4. Materials and Methods

4.1. Seed Material

A total of 99 accessions were chosen based on germination % and seed quantity from the Indian National Genebank, National Bureau of Plant Genetic Resources (NBPGR). These accessions represent the different agro-ecological zones of India with the exception of north east India. The five main groups based on the seed color (as shown in Figure 8) and their corresponding RHS color code were as follows viz. red + black combination (43A + 202A), pink + brown combination (65D + 199D), cream + brown combination (156D + 199B), complete black (202A + 42B) and complete white color (155C). The number of accessions presents in red + black combination, cream + brown combination, pink + brown combination, complete black and complete white color were seventy seven, five, two, three and twelve respectively.

4.2. Estimation of Total Monomeric Anthocyanin Pigment Content by pH Differential Method

This method was based on the color change of monomeric anthocyanin reversibly with change in pH. The colored oxonium form at pH 1.0 changes to hemiketal form at pH 4.5. The absorbance reading at 520 nm gives the concentration of pigments. Degraded anthocyanin cannot be detected because they does not change color and absorb at both pH 4.5 and pH 1.0. The materials required are standard buffer solutions, pH meter (standardized with pH 4.0 and 7.0), volumetric flasks (50 mL), spectrophotometer, cuvette (1 cm path length).

4.2.1. Reagents Required

Potassium chloride (0.025M): Weigh 1.86 g KCl and transfer it into beaker.
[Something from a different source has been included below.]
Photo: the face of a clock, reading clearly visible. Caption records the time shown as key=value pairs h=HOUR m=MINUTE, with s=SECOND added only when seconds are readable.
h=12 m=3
Then add 980 mL distilled water. Adjust the pH to 1.0 with HCl, then transfer it to volumetric flask of 1L and make up the required volume using distilled water. Sodium acetate (0.4M): For this, measure 54.43 g of sodium acetate trihydrate and add 960mL of distilled water. Adjust the pH to 4.5 with HCl, and then transfer it to volumetric flask of 1 liter. Finally, make up the required volume using distilled water.

4.2.2. Procedure

Weigh 0.1 g of sample and transfer it into a 15 mL centrifuge tube. Add 10mL of 0.1N HCl into the tube and keep it in rotospin for overnight so that the contents mix properly. After that, centrifuge the tubes at 10,000 rpm for 10 minutes. Pipette out 500 µL of supernatant in two different glass tubes. Then, transfer 1500 µL of HCl buffer in one tube and 1500 µL of sodium acetate buffer in another tube. Blank 1 for pH 1.0 buffer: Pipette out 500 µL of 0.1N HCl into a glass tube and add 1500 µL of HCl buffer into it. Blank 2 for pH 4.5 buffer: Pipette out 500 µL of 0.1N HCl into a glass tube and add 1500 µL of sodium acetate buffer into it. Keep them in room temperature for 30 minutes and vortex it for mixing the contents. Take absorbance reading at 520 and 700 nm. If test portion is turbid, then centrifuge it to clarify them. Other method is to use filter (Millipore TM membrane filter, 1.2 mm pore size). The unit for measuring total monomeric anthocyanin was mg / 100 g of cyanidin 3-glucoside equivalent (CGE). Anthocyanin content was calculated using the formula below:
Anthocyanin = A×MW×DF×v×102 / ε× l× W
Where,
A (Absorbance) = (A520 nm – A700 nm) at pH 1.0 – (A520 nm – A700 nm) at pH 4.5;
MW (Molecular weight) = 449.2 g/mol;
DF = Dilution factor;
l = Path length in cm;
ε = 26900 molar extinction coefficient (L mol–1 cm –1);
W - Weight of sample and
V - Volume of test solution

4.3. Flavonol Estimation by Oomah Method

It involves the formation of an acid stable and acid labile complex formed by flavonol which was having maximum absorbance at 360 nm [23].

4.3.1. Reagents Required

The following reagents were required for flavonol estimation: 75%, 80% and 95% ethanol, 2% HCl in 75% ethanol and the quercetin standard. The stock concentration of quercetin should be 1 mg/ml. This can be prepared by dissolving 25 mg of quercetin in 25 ml of 95% ethanol. The working standard can be prepared by pipetting 4 ml from stock solution and then make up the volume to 50 ml by using 95% ethanol.

4.3.2. Procedure

100 μl of sample was taken in a test tube. Add 2.4 ml of 2% HCl in 75% ethanol. Prepare the standard with different concentrations (16, 32, 48, 64, 80 μg/ml) and blank. These were labeled as S1, S2, S3, S4, S5 and blank. The working solution of quercetin and 80% ethanol were used to prepare standards of different concentrations. In the blank, working solution was not added i.e., all the 100 μl were made with the 80% ethanol. The sample and standards were prepared at the same time. Stir the contents by using vortex and keep it for 30 minutes at room temperature. Then, measure the absorbance at 360 nm by using spectrophotometer. The spectrophotometer readings for different standards were recorded and the values were plotted in a graph. Then the spectrophotometer readings for samples were noted down. Based on the graph, the amount of flavonol in the samples was estimated. The results were expressed as quercetin equivalent/ gram (QE/g) of sample

4.4. Estimation of Antioxidants by Ferric Reducing Antioxidant Potential (FRAP)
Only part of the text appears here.